Bogofilter FAQ

Revision: $Id: bogofilter-faq.html,v 1.3 2003/03/06 20:45:23 relson Exp $
Official Version: http://bogofilter.sourceforge.net/bogofilter-faq.html
Maintainer: Adrian Otto < aotto at aotto.com >

This document is intended to answer frequently asked questions about bogofilter.


What is bogofilter?

Bogofilter is a fast Bayesian spam filter along the lines suggested by Paul Graham in his article A Plan For Spam. Gary Robinson's geometric-mean algorithm is also included as is his modification of the algorithm to use Fisher's method.

Check the bogofilter home page for more information.


Bogofilter History

Bogofilter was written by Eric S. Raymond on August 19, 2002. It gained popularity in September 2002, and a number of other authors have started to contribute to the project.


Mailing Lists

There are currently four mailing lists for bogofilter

List Address Description
bogofilter-announce@aotto.com [subscribe] An announcement-only list where new versions are announced.
bogofilter@aotto.com [subscribe] A discussion list where any conversation about bogofilter may take place.
bogofilter-dev@aotto.com [subscribe] A list for sharing patches, development, and technical discussions
bogofilter-cvs@lists.sourceforge.net [subscribe] Mailing list for announcing code changes to the CVS archive


Bogogfilter Home Page

The bogofilter home page at sourceforge is the central clearinghouse for bogofilter resources.


How do I find the spam and ham counts for a token?

Use bogoutil's '-w' option to display info about a token (word). For example, "bogoutil -d $BOGOFILTER_DIR example.com" gives the good and bad counts for "example.com".


How do I tell how many messages are in my wordlists?

Use bogoutil's '-w' option to display the value of special token .MSG_COUNT, i.e. run command "bogoutil -w $BOGOFILTER_DIR .MSG_COUNT" to see the counts for the spam and ham wordlists.


How do I tell how many tokens are in my wordlists?

Pipe the output of bogoutil's dump command to command "wc", i.e. use "bogoutil -d $BOGOFILTER_DIR/spamlist.db | wc -l " to display the count for the spamlist and use "bogoutil -d $BOGOFILTER_DIR/goodlist.db | wc -l " to display the count for the goodlist.


How do I get bogofilter working on Solaris, BSD, etc?

If you don't already have a v3.0+ version of BerkeleyDB, then download it unpack it, and do these commands in the 'dist' directory:

$ ./configure
$ make
$ make install

Next, download a portable version of bogofilter.

On Solaris

Unpack it, and then do:

$ ./configure --with-db=/usr/local/BerkeleyDB-4.0
$ make && make install

You will either want to put a symlink to libdb.so in /usr/lib, or use a modified LD_LIBRARY_PATH environment variable before you start bogofilter.

$ LD_LIBRARY_PATH=/usr/lib:/usr/local/lib:/usr/local/BerkeleyDB-4.0

On FreeBSD

Unpack it, and do:

$ ./configure --with-db=/usr/local/BerkeleyDB.4.0
$ make && make install
$ ldconfig /usr/lib /usr/local/lib \
/usr/local/BerkeleyDB.4.0/lib

The 'ldconfig' command gives the runtime linker a way to find the new libraries.

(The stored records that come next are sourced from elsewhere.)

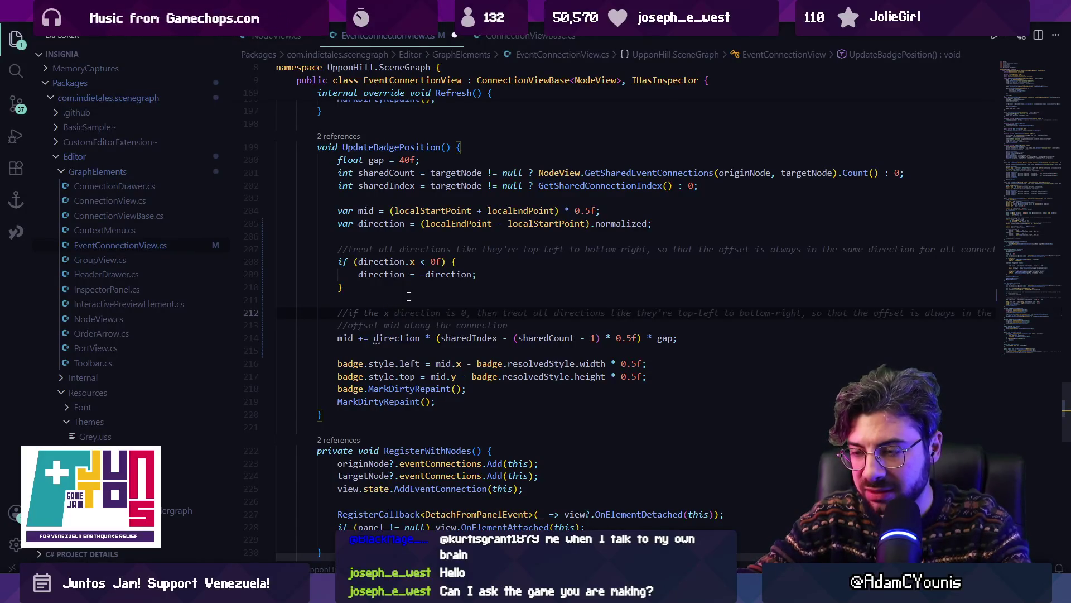
{"action": "key", "text": "BackSpace"}
{"action": "type", "text": "yx"}
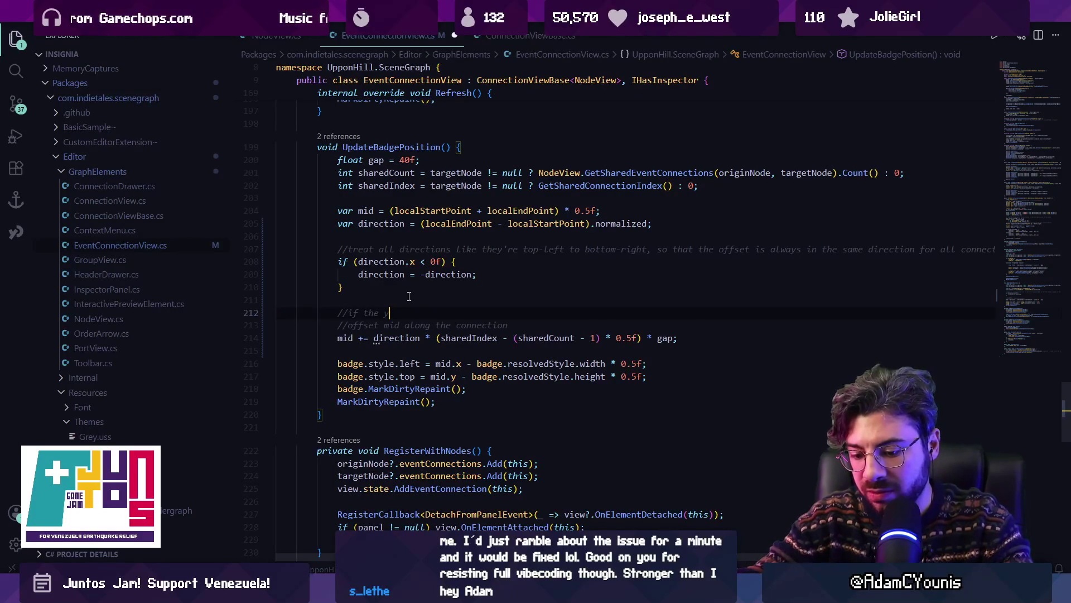
{"action": "type", "text": "d"}
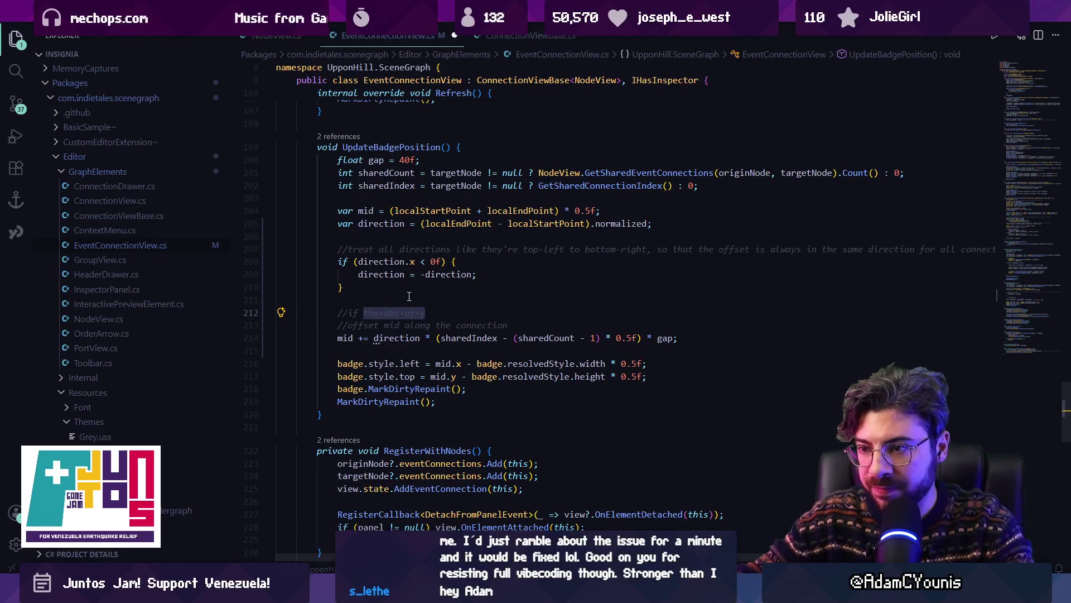
Step: Turn the comment into if (Mathf.Abs(direction.x) < Mathf.Abs(direction.y)) using Copilot suggestions, and save
{"action": "key", "text": "ctrl+shift+Left"}
{"action": "key", "text": "ctrl+shift+Left"}
{"action": "key", "text": "ctrl+shift+Left"}
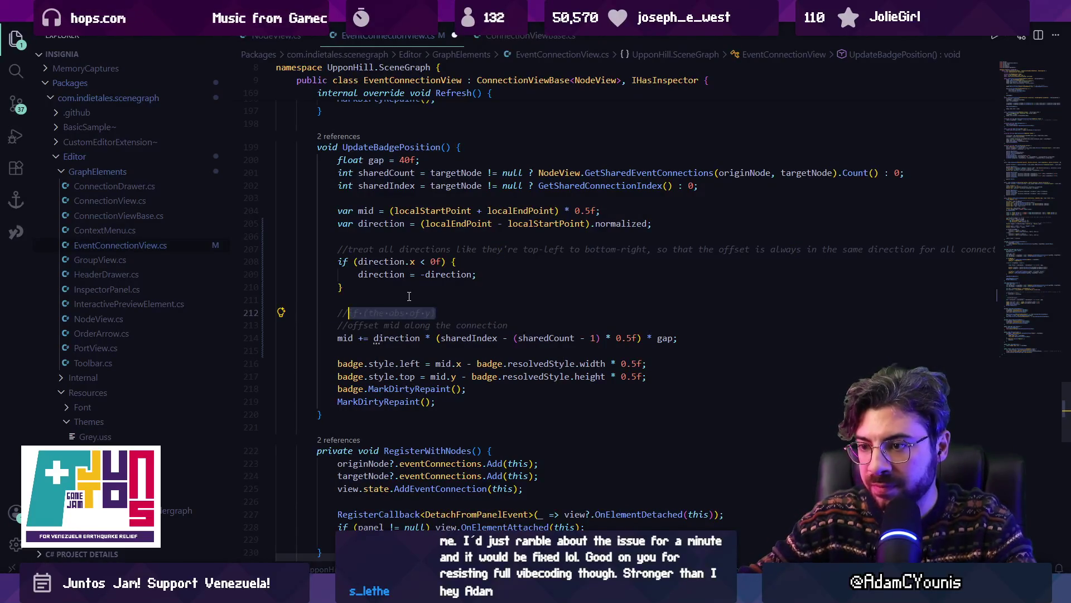
{"action": "key", "text": "ctrl+slash"}
{"action": "type", "text": "if"}
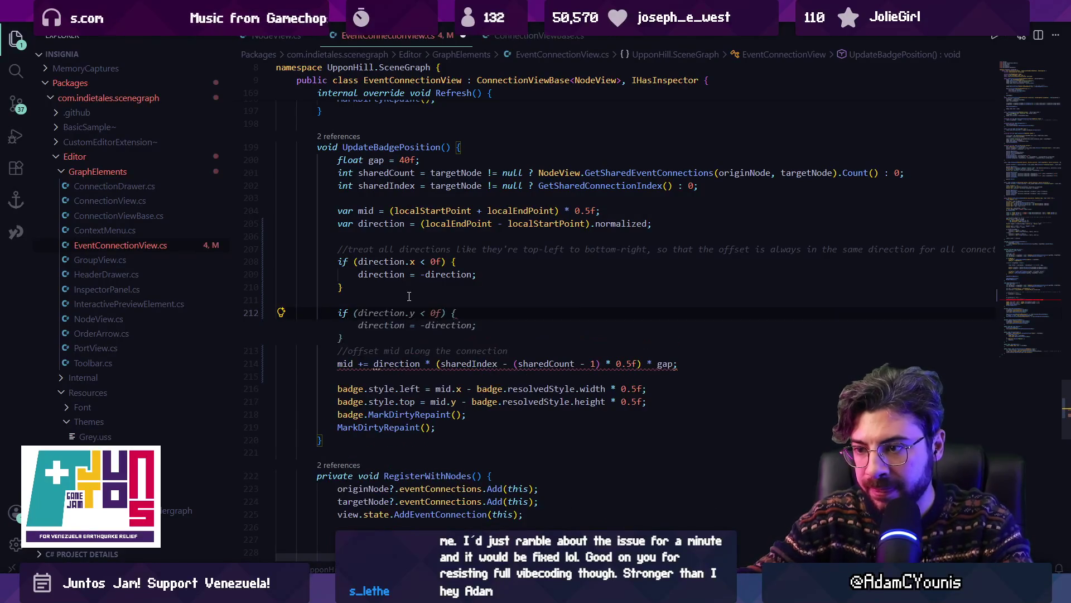
{"action": "key", "text": "Tab"}
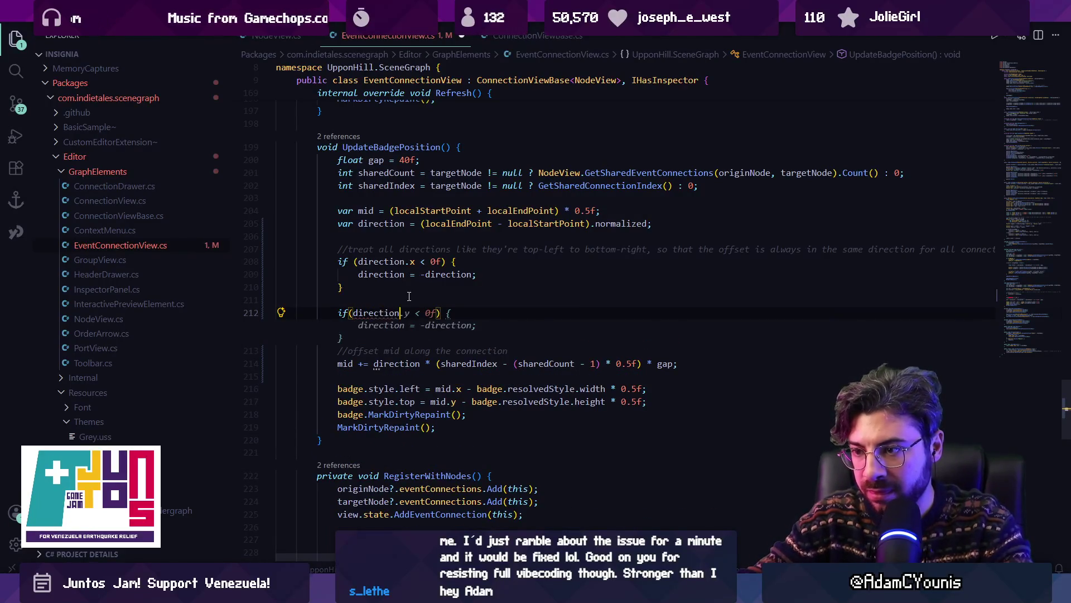
{"action": "key", "text": "Escape"}
{"action": "key", "text": "ctrl+shift+Left"}
{"action": "type", "text": "Mathf.a"}
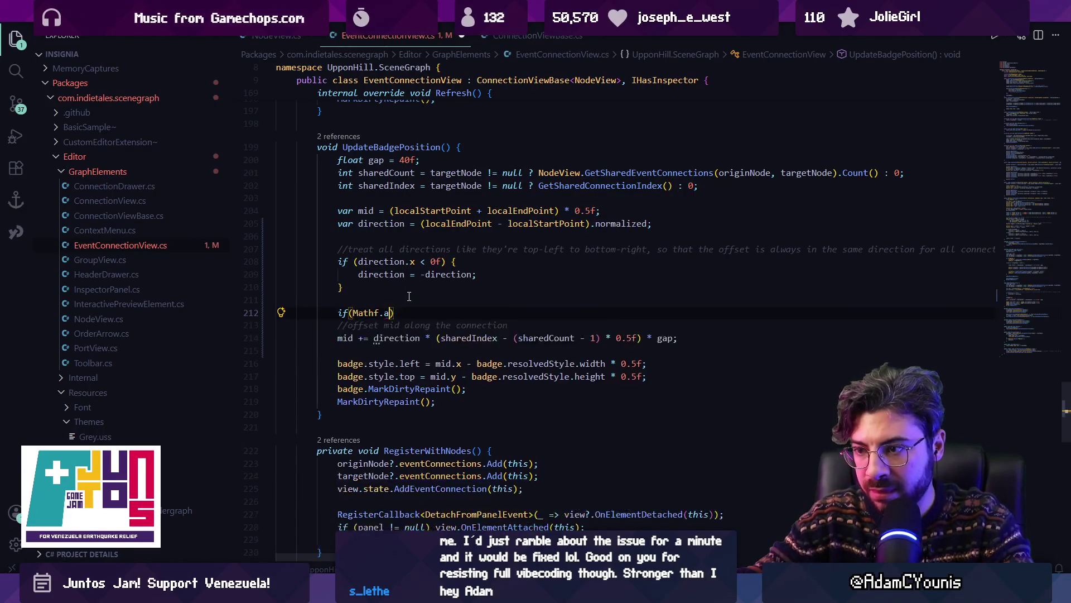
{"action": "key", "text": "BackSpace"}
{"action": "type", "text": "hf."}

Be careful not to clobber other paths you may haev added using ldconfig.

On HP-UX

See the file README.hp-ux in the source distribution.


Can I share wordlists over NFS?

Yes, provided you use the correct file locking to avoid data corruption. When you compile bogofilter, you will need to verify that the configure script has set "#define HAVE_FCNTL 1" in your config.h file. Popular UNIX operating systems will all support this. If you are running an unsual, or an older version of an operating system, make sure it supports fcntl(). If "#define HAVE_FCNTL 1" is set, then comment out "#define HAVE_FLOCK 1" so that the locking system uses fcntl() locking instead of the default of flock() locking. If your system does not support fcntl, then you will not be able to share wordlist files over NFS without the risk of data corruption.

Next, make sure you have NFS set up properly, with "lockd" running. Refer to your NFS documentation for more information about running "lockd" or "rpc.lockd". Most operating systems with NFS turn this on by default.


Why does bogofilter give return codes like 0 and 256 when it's run from inside a program?

Likely the return codes are being reformatted by waitpid(2). Use WEXITSTATUS(status) in sys/wait.h, or comparable macro, to get the correct value.


$Id: bogofilter-faq.html,v 1.3 2003/03/06 20:45:23 relson Exp $